Verhandlung im Revisionsverfahren zur Verfassungsmäßigkeit des Solidaritätszuschlags
Die Entscheidung des Gerichts wird am 30.1.2023 verkündet. Das sagte BFH-Präsident Hans-Josef Thesling zum Abschluss der mündlichen Verhandlung. Eine Tendenz ließ der IX. Senat jedoch nicht erkennen.
Hintergrund: Vorauszahlungen auf den Solidaritätszuschlag ab 2020
Die Kläger sind zusammen zur Einkommensteuer veranlagte Eheleute. Das beklagte Finanzamt setzte die Vorauszahlungen auf den Solidaritätszuschlag ab 2020 in Höhe von vierteljährlich 453 EUR, später 340 EUR, fest. Die Kläger beantragten (erfolglos) die Herabsetzung der Vorauszahlungen auf 0 EUR. Zur Begründung beriefen sie sich auf das Auslaufen der Aufbauhilfen für die neuen Bundesländer im Jahr 2019. Da der Solidaritätszuschlag als Ergänzungsabgabe nur zur Abdeckung von Bedarfsspitzen erhoben werden dürfe, verbiete dieser Ausnahmecharakter eine immerwährende Erhebung. Den gegen die Ablehnung gerichteten Einspruch wies das Finanzamt unter Hinweis auf seine Bindung an die Steuergesetze zurück.
Bisheriger Prozessverlauf
Das Finanzgericht hat der dagegen gerichteten Klage nur teilweise stattgegeben. Es hat den Vorauszahlungsbescheid dahingehend geändert, dass die Vorauszahlungen auf den Solidaritätszuschlag ab 1.1.2021 – in Übereinstimmung mit den ab diesem Zeitpunkt geltenden gesetzlichen Bestimmungen – auf vierteljährlich 19 EUR herabgesetzt werden. Im Übrigen hat es die Klage unter Hinweis auf seine fehlende Überzeugung von der Verfassungswidrigkeit des Solidaritätszuschlagsgesetzes 1995 für Veranlagungszeiträume ab 2020 abgewiesen.

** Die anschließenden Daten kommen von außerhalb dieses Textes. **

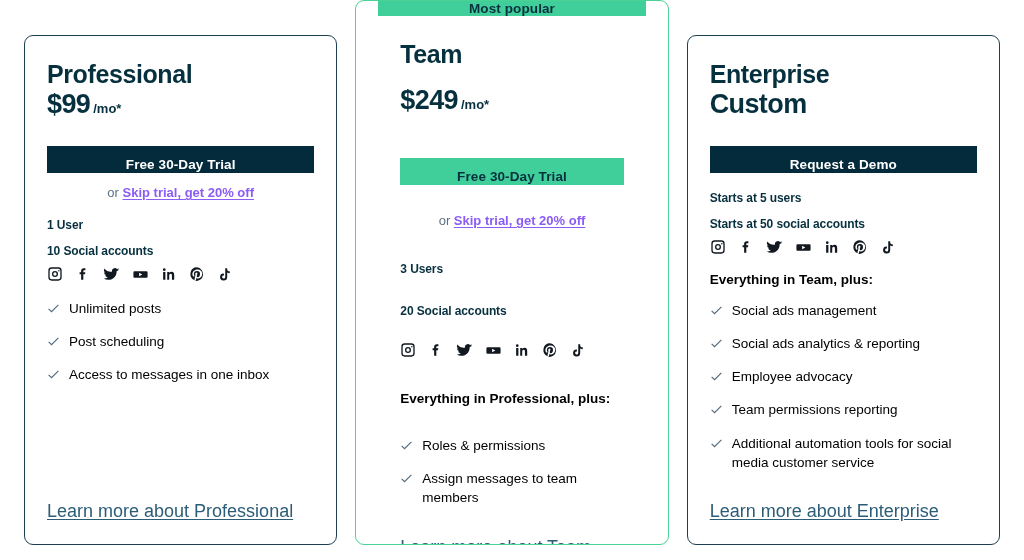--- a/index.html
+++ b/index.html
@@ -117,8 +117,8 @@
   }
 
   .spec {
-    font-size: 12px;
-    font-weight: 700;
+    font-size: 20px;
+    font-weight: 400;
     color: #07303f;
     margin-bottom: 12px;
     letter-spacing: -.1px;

Das Finanzamt hat zwischenzeitlich die Vorauszahlungen auf den Solidaritätszuschlag ab 1.1.2021 an das Finanzgerichtsurteil angepasst. Zudem hat es den Jahresbescheid für 2020 erlassen und den Solidaritätszuschlag auf 2.078,56 EUR festgesetzt.
Rechtliche Problemstellung
Der BFH muss sich in dem Verfahren mit der Verfassungsmäßigkeit des Solidaritätszuschlagsgesetzes 1995 auseinandersetzen. Der Solidaritätszuschlag ist eine Ergänzungsabgabe i.S. des Art. 106 Abs. 1 Nr. 6 des Grundgesetzes. Die Kläger sind der Ansicht, dass der – unbefristet erhobene – Solidaritätszuschlag mit dem Auslaufen des sog. Solidarpakts II am 31.12.2019 sowie der Neuregelung des Länderfinanzausgleichs seine Rechtfertigung verloren habe. Daher verstoße die Erhebung des (verfassungsgemäß) eingeführten Solidaritätszuschlags nunmehr gegen das Grundgesetz.
Darüber hinaus halten die Kläger die ab 2021 erfolgende Rückführung des Solidaritätszuschlags für verfassungswidrig. In dem Umstand, dass seit dem Veranlagungszeitraum 2021 nur noch rund 10 % der Steuerpflichtigen den Solidaritätszuschlag zahlen müssen, sehen sie vor allem einen Verstoß gegen den allgemeinen Gleichheitssatz (Art. 3 Abs. 1 GG).
Der BFH wird zudem entscheiden müssen, ob er – wie von den Klägern angeregt – eine Entscheidung des Bundesverfassungsgerichts einholt. Eine Vorlage an das Bundesverfassungsgericht setzt voraus, dass der BFH das Solidaritätszuschlagsgesetz 1995 für verfassungswidrig hält.
Position des BMF geändert
Das BMF war ursprünglich dem Rechtsstreit unter dem damalige Bundesfinanzminister Olaf Scholz beigetreten. Unter dem neuen Bundesfinanzminister Christian Lindner hat das BMF seine Verfahrensbeteiligung jedoch zurückgezogen, wie BFH-Präsident Thesling sagte. Dies zeigt, dass Lindner, der den Solidaritätszuschlag ohnehin gern abschaffen würde, kein Problem damit hätte, wenn der Solidaritätszuschlag schließlich höchstrichterlich gekippt werden sollte.